New players to grab US banking market share as customers go digital

We need some digital only super funds to shake things up a little in Australia too, either a major fin services brand launching a new 100% digital fund (similar to NAB and UBank, or health insurer Medibank and AHM), or a major retail brand looking for a presence in financial services.  The value would be less in the administration fees and more in prospective lead generation value across all financial needs.  Needs to built on a strong product comparison experience from the get go,though which is something most funds (particularly retails) would be kind of frightened of.

New players to grab US banking market share as customers go digital

Up to a third of banks’ market share in America could be up for grabs by 2020, with new digital-only players and retailer-run enterprises taking on the old guard, according to research from Accenture.

Americans are changing the way that they bank, turning their backs on branches in favour of online and mobile channels, Accenture’s survey of 2001 suggests.This, combined with a willingness to shop around for banking products means that online-only players and new technology entrants could snap up as much as 15% of revenues over the next few years. Big-box retailers, with their name-recognition, money and existing customer relationships, could prove an even greater threat, gaining 20% of the market, either by working with banks or striking out on their own.According to the survey, online sales of key banking products have shown double-digit growth year-over-year, while sales of the same products via branches have declined. Sales of mortgages via the Internet increased 75%, while sales at branches fell 16%. Web sales of checking, savings, personal and home equity loans and money market funds all also increased.

This switch is partly down to a willingness among customers to shop around – a third of traditional retail banking products sold last year were from institutions other than customers’ primary banks, according to the survey.

“The Internet has long underperformed as a sales-channel for banking products, leaving branches as the dominant sales engine. As that calculus changes, market share will be increasingly up for grabs – particularly given consumers’ strong tendency to look outside their primary bank for new products,” says Wayne Busch, MD, North America banking practice, Accenture.

Meanwhile, services like mobile cheque depositing has helped drive a 50% growth in m-banking use over the last year, with a third of Americans now using it at least once a month.

However, branch networks – which US banks spend around $50 billion a year on – are still seen as important – 60% of all products are still sold in them. Asked which area their banks should be investing in and developing, 38% say branches, behind online at 43% but ahead of ATMs on 21% and mobile, 20%.

Accenture says that banks should look to bridge the online and offline worlds by experimenting with smaller, ‘light’ branches, kiosks and a small number of tech-packed flagship centres to promote the brand.

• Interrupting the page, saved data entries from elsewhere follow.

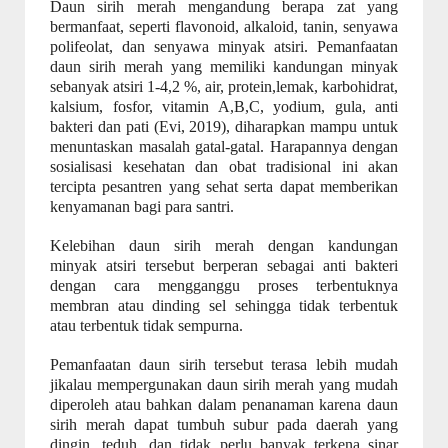
Daun sirih merah mengandung berapa zat yang
bermanfaat, seperti flavonoid, alkaloid, tanin, senyawa
polifeolat, dan senyawa minyak atsiri. Pemanfaatan
daun sirih merah yang memiliki kandungan minyak
sebanyak atsiri 1-4,2 %, air, protein,lemak, karbohidrat,
kalsium, fosfor, vitamin A,B,C, yodium, gula, anti
bakteri dan pati (Evi, 2019), diharapkan mampu untuk
menuntaskan masalah gatal-gatal. Harapannya dengan
sosialisasi kesehatan dan obat tradisional ini akan
tercipta pesantren yang sehat serta dapat memberikan
kenyamanan bagi para santri.
Kelebihan daun sirih merah dengan kandungan
minyak atsiri tersebut berperan sebagai anti bakteri
dengan cara mengganggu proses terbentuknya
membran atau dinding sel sehingga tidak terbentuk
atau terbentuk tidak sempurna.
Pemanfaatan daun sirih tersebut terasa lebih mudah
jikalau mempergunakan daun sirih merah yang mudah
diperoleh atau bahkan dalam penanaman karena daun
sirih merah dapat tumbuh subur pada daerah yang
dingin, teduh, dan tidak perlu banyak terkena sinar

Mike Goodson, head, management consulting, North America banking practice, Accenture, says: “There is little question that branches remain important in the minds of US consumers today. They are cited as the number one reason for loyalty, and eight out of ten consumers see themselves using branches as often or more often in five years’ time.

“But this is changing quickly, as profitability pressures motivate banks to promote less costly and more convenient ways of banking to customers. The rapid rise of mobile banking illustrates how quickly customer behaviours can change through digital technologies.”